◆ SOURCE TEXT ◆
Detailed information about the policy document that was analyzed, including policy metadata, version, type (identity-based, resource-based, etc.), and structural details. This provides context for understanding the scope and nature of the permission analysis.

condition_keys

The condition keys and their values that were evaluated during policy analysis, including contextual constraints that affect permission grants. These conditions define when and how permissions are applied. Examples: aws:SourceIp:1.2.3.4, aws:RequestedRegion:us-east-1.

granted_privileges

  • Type: string_t
  • Requirement: optional

The specific privileges, actions, or permissions that are explicitly granted by the analyzed policy. Examples: AWS actions like s3:GetObject, ec2:RunInstances, iam:CreateUser; Azure actions like Microsoft.Storage/storageAccounts/read; or GCP permissions like storage.objects.get.

◆ MATERIAL PROVIDED ◆

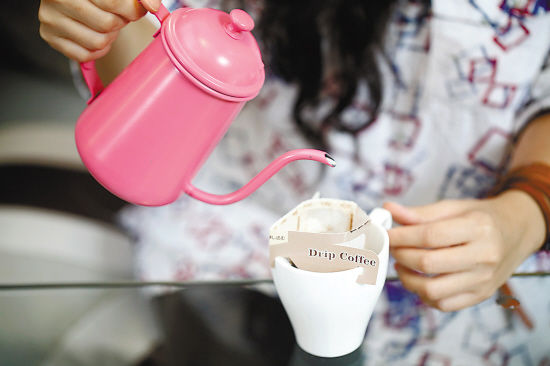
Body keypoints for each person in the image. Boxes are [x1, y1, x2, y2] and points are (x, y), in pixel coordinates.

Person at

◆ INSTRUCTIONS FOR THE TASK ◆
Continue the policy-analysis field reference from its last sentence.

◆ RESULT OF THIS TASK ◆
unused_privileges_count

  • Type: integer_t
  • Requirement: optional

The total count of privileges or actions defined in the policy that have not been utilized within the analysis timeframe. This metric helps identify over-privileged access and opportunities for privilege reduction to follow the principle of least privilege. High counts may indicate policy bloat or excessive permissions.

unused_services_count

  • Type: integer_t
  • Requirement: optional

The total count of cloud services or resource types referenced in the policy that have not been accessed or utilized within the analysis timeframe. This helps identify unused service permissions that could be removed to reduce attack surface. Examples: AWS services like S3, SQS, IAM, Lambda; Azure services like Storage, Compute, KeyVault; or GCP services like Cloud Storage, Compute Engine, BigQuery.